▶ [Dataset entries]
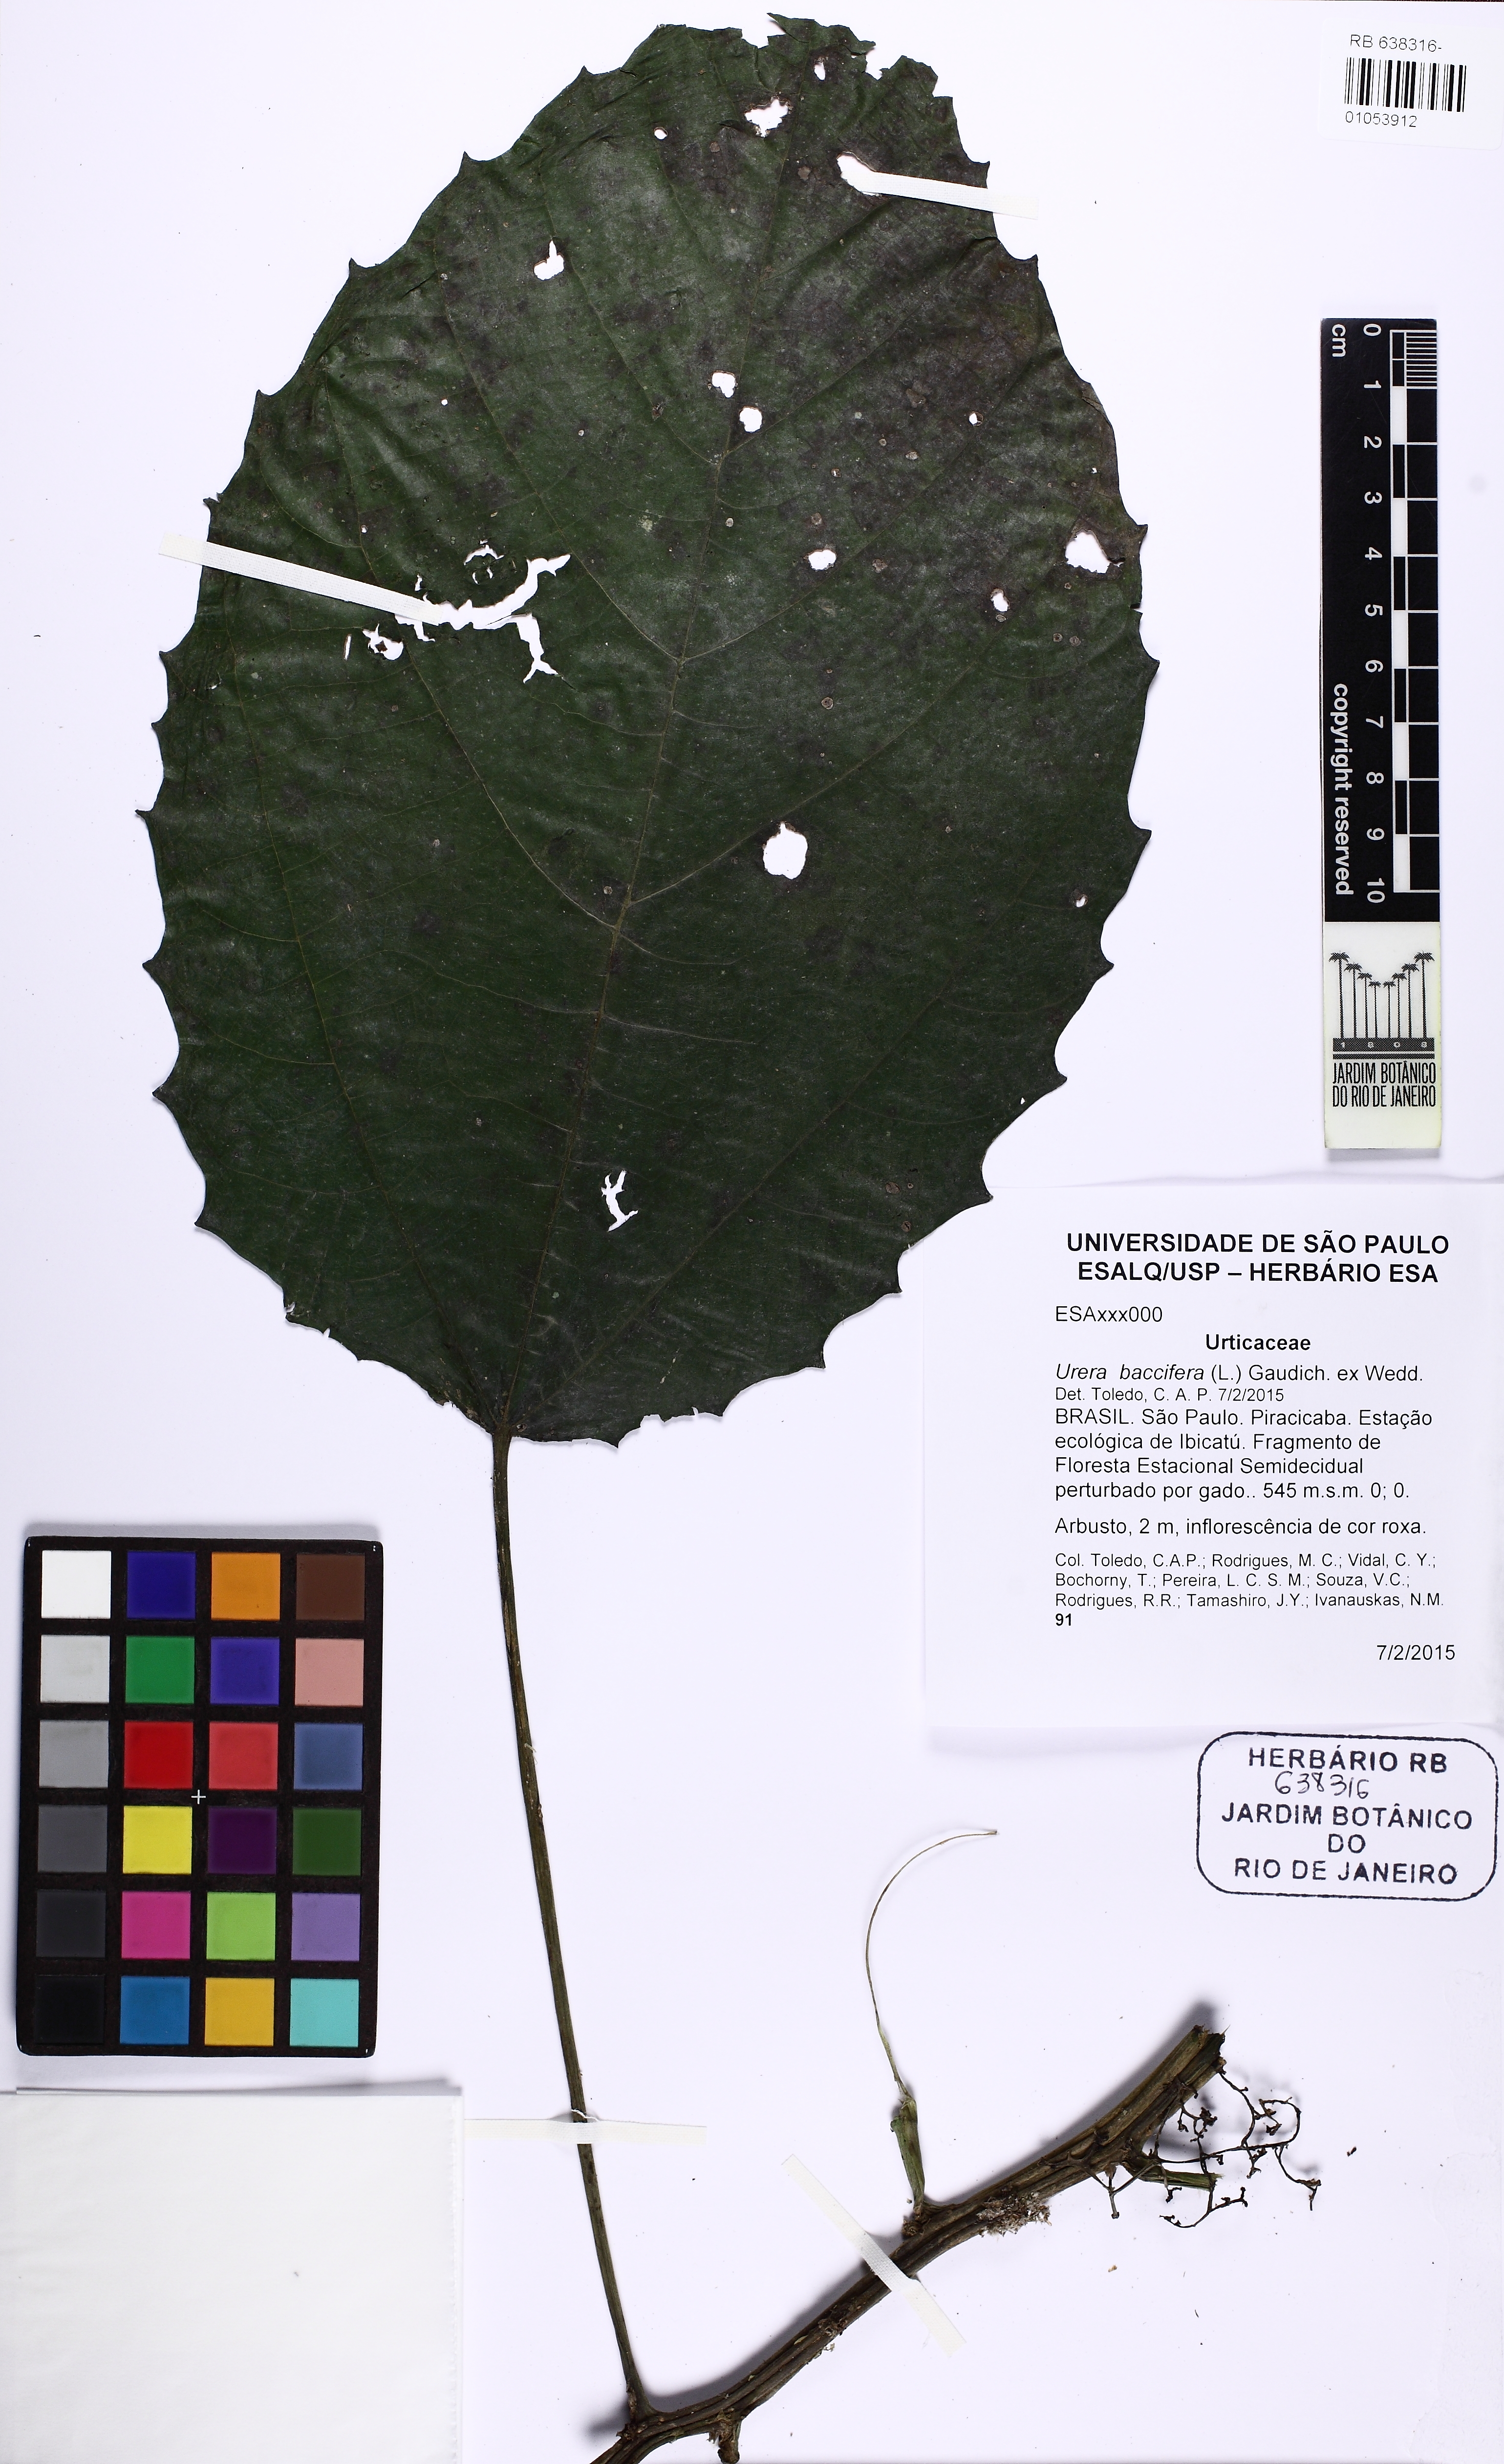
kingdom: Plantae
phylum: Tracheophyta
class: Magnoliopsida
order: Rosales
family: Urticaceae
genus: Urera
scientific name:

▶ [What you need to do]
Render every line of the rows above as a numbered list, omitting blank lines and excluding the pictures.

▶ [Reply]
1. kingdom: Plantae
2. phylum: Tracheophyta
3. class: Magnoliopsida
4. order: Rosales
5. family: Urticaceae
6. genus: Urera
7. scientific name:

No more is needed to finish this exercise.